The tunnel in question would be a souterrain, a type of stone-lined or rock-cut passage built beneath Early Medieval farmsteads, typically for storage or refuge. Whether this particular one exists has never been confirmed, but the story itself points to something worth noting: ringforts of this kind were rarely seen as simply old or neutral ground. The perceived link between this rath and a site associated with unbaptised children buried outside consecrated ground suggests a landscape charged, at least in local memory, with a kind of underground intimacy between the ancient and the sorrowful.
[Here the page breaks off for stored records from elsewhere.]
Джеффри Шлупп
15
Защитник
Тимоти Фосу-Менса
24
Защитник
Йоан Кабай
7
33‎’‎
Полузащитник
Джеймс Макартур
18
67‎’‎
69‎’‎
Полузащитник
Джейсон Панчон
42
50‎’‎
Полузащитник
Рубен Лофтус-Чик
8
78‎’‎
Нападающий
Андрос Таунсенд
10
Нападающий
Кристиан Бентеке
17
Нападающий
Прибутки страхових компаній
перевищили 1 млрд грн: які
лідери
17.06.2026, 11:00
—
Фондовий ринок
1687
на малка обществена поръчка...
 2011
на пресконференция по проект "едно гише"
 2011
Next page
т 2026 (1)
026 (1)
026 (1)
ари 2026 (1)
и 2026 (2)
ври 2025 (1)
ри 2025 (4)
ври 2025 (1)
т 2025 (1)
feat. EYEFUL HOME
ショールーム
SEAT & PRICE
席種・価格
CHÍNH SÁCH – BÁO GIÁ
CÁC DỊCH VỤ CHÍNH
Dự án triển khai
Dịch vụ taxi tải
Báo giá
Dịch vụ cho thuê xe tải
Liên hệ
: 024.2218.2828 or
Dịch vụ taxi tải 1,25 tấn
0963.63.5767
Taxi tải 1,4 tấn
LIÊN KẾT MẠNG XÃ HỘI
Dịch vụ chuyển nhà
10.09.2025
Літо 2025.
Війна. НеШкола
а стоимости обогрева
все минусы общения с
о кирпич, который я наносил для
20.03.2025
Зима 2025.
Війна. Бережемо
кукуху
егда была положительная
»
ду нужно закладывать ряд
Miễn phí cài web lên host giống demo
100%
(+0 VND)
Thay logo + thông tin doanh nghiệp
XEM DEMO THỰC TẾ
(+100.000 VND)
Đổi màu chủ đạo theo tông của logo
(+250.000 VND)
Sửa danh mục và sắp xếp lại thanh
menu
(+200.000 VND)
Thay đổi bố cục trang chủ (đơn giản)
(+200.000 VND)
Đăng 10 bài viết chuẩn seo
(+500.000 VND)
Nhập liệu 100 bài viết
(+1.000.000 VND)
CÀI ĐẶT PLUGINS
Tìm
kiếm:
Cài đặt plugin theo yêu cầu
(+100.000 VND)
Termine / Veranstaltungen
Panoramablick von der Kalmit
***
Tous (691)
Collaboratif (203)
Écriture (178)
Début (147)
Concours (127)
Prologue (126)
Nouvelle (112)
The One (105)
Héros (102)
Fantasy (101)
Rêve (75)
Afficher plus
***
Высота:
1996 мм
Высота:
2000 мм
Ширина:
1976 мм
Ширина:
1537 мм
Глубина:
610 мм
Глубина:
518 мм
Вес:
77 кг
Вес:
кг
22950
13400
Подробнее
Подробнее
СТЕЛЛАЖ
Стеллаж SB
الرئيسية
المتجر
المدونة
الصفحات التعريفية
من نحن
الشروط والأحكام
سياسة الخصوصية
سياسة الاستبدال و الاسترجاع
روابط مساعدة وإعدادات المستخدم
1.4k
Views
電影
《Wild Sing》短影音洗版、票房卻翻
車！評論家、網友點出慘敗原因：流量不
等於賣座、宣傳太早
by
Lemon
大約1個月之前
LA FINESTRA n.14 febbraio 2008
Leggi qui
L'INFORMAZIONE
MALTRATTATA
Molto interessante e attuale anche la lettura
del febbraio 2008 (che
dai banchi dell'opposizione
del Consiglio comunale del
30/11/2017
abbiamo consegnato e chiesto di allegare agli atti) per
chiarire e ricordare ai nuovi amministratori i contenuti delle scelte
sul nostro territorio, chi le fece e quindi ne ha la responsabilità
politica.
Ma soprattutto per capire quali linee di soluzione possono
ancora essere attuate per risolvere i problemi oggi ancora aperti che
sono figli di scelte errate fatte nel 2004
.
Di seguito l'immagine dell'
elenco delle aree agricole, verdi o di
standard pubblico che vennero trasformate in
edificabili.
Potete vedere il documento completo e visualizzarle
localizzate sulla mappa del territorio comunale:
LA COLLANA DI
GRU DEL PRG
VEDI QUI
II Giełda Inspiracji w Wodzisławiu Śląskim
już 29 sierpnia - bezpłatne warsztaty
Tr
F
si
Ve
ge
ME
The site itself is a univallate rath, meaning it is enclosed by a single earthen bank rather than the multiple concentric rings found at higher-status sites. Its plan is sub-circular, measuring roughly 27 metres north to south and 31 metres east to west. The enclosing bank is still reasonably well defined, rising to about 1.7 metres on the outer face and 1.2 metres above the interior, though cattle have broken through it in several places over the years. The interior sits at a slightly elevated level relative to the surrounding land, a common feature of raths, and has become somewhat overgrown. Thousands of such enclosures survive across Ireland, the remains of Early Medieval farmsteads dating broadly from the fifth to the twelfth centuries, built to protect livestock and household from everyday hazards rather than from any serious military threat. This one in north Kerry is unassuming by any structural measure, but its position to the east of a related monument and its folkloric connection to the nearby burial ground give it a quiet weight that earthwork dimensions alone cannot convey.